Menanggapi Jawaban Somasi Pertama
Miswari menegaskan bahwa pihaknya telah menyusun lima poin bantahan terhadap tanggapan yang diberikan oleh RS Permata Madina. Ini menunjukkan bahwa mereka tidak hanya berupaya untuk mendapatkan keadilan, tetapi juga menuntut pertanggungjawaban yang jelas dari pihak rumah sakit.
“Kami berharap agar pihak rumah sakit dapat memberikan jawaban yang lebih memadai dan transparan,” lanjutnya. “Tindakan mereka dalam menanggapi somasi ini sangat penting untuk proses yang akan datang.”
Permintaan Rekam Medis dan Implikasinya
Miswari juga menekankan pentingnya akses terhadap rekam medis pasien. Ia mengatakan bahwa penolakan untuk menyerahkan dokumen tersebut dapat menjadi sinyal adanya kesalahan dalam penanganan medis, dan hal ini bisa menjadi alat bukti yang memberatkan dalam persidangan nantinya.
“Kami mendesak rumah sakit untuk tidak menghindar dari tanggung jawab dan memberikan semua informasi yang diperlukan,” tegasnya.
Langkah Selanjutnya bagi Keluarga Pasien
Dengan somasi kedua ini, keluarga pasien berharap untuk segera mendapatkan kepastian hukum. Jika pihak RS Permata Madina tidak menanggapi dengan baik, mereka akan melanjutkan langkah hukum ke pengadilan.
“Ini adalah somasi terakhir kami sebelum mengambil tindakan hukum lebih lanjut,” jelas Miswari. “Segala akibat hukum yang timbul dari kasus ini akan sepenuhnya menjadi tanggung jawab pihak rumah sakit.”
Pentingnya Kesadaran Hukum dalam Dunia Medis
Kasus ini merupakan pengingat bagi semua pihak terkait pentingnya kesadaran akan tanggung jawab hukum dalam dunia kesehatan.

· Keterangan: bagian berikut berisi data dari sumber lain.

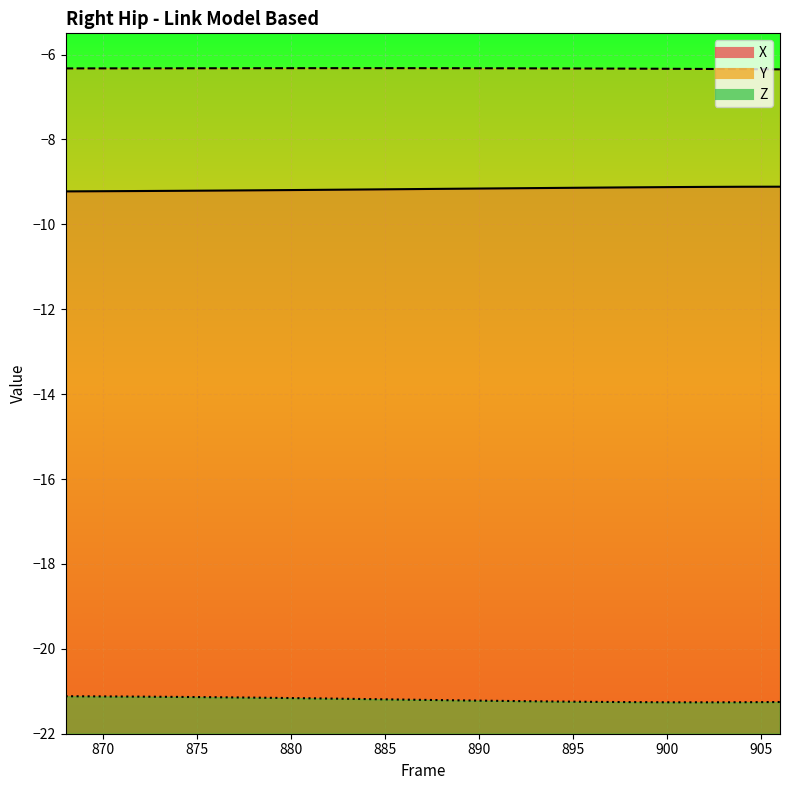

What is the sum of the Y values at 890 and 876?

-12.6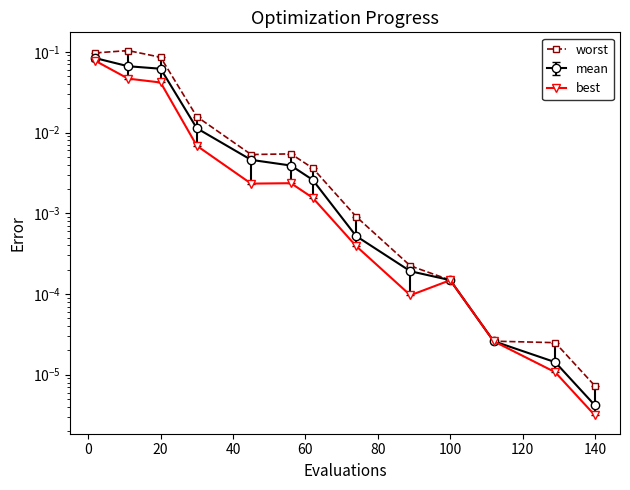

Reading left to right, extract all data points from this chart.

0.1	0.1	0.1	0.0	0.0	0.0	0.0	0.0	0.0	0.0	0.0	0.0	0.0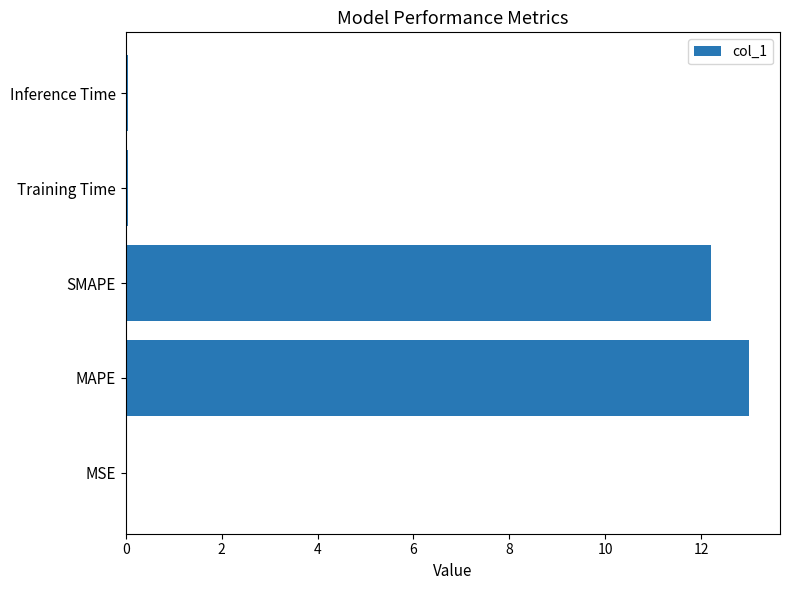

Is it true that the value at SMAPE is 3.4?

False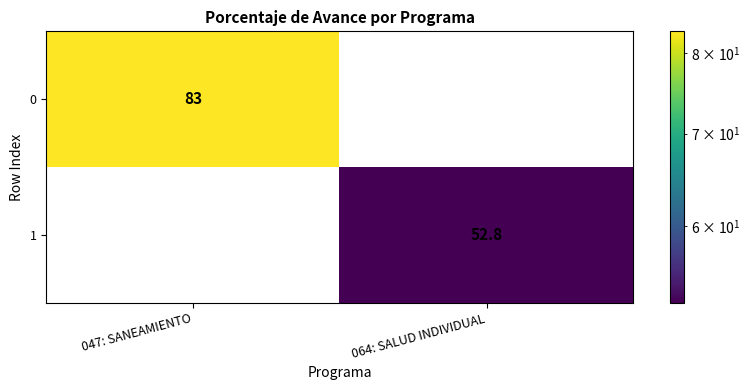

The value of 0 at 047: SANEAMIENTO is 25.9. True or false?

False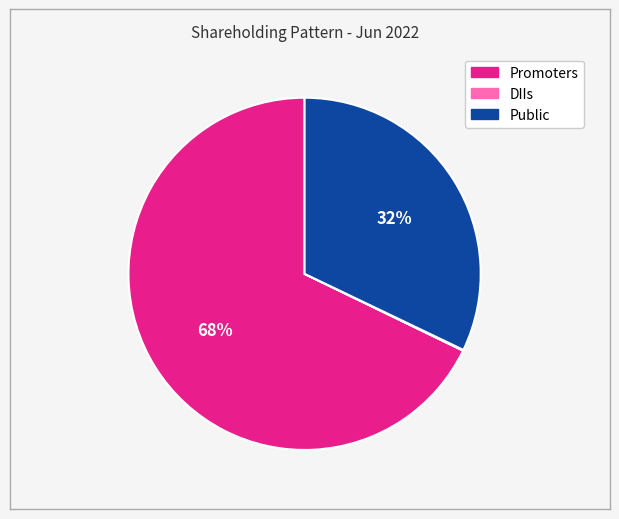

Does any single category account for the majority?

Yes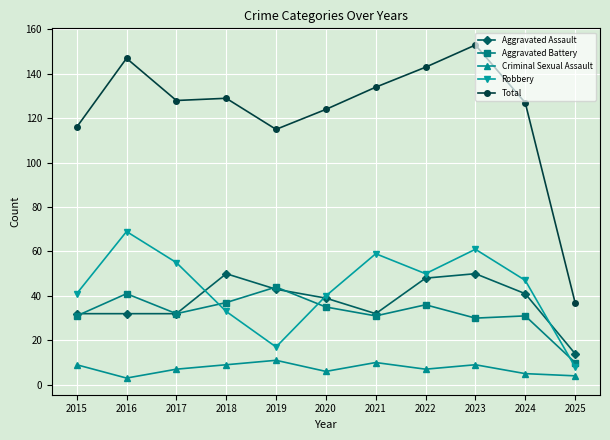

What is the difference between the Criminal Sexual Assault values at 2022 and 2018?

2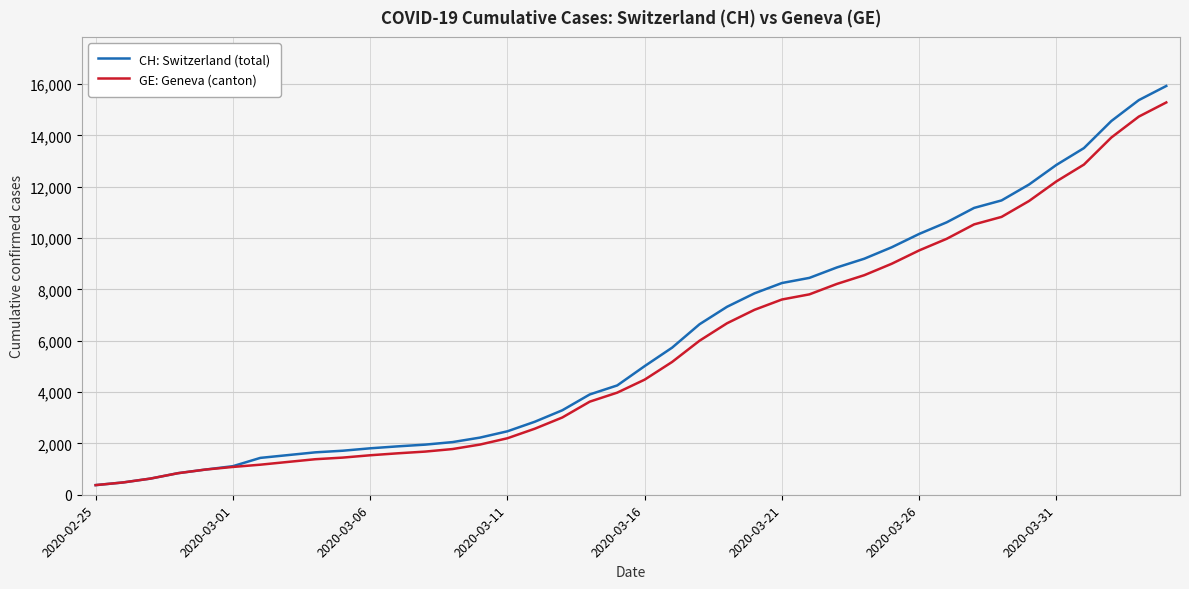

Which series has the widest spread of values?

CH: Switzerland (total)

Setiap rumah sakit dan tenaga medis harus memahami bahwa mereka memiliki kewajiban untuk memberikan pelayanan terbaik dan memenuhi standar medis yang telah ditetapkan.
“Kami berharap kasus ini bisa menjadi pelajaran berharga bagi semua pihak untuk lebih berhati-hati dan bertanggung jawab dalam menjalankan tugas mereka,” kata Miswari menutup keterangan persnya.
Dengan demikian, kasus ini tidak hanya berdampak pada keluarga pasien yang bersangkutan, tetapi juga bisa memicu perubahan dalam praktik pelayanan kesehatan di Indonesia. Setiap pasien berhak mendapatkan perawatan yang aman dan memadai, serta diakui hak-haknya dalam menghadapi tindakan medis yang tidak sesuai.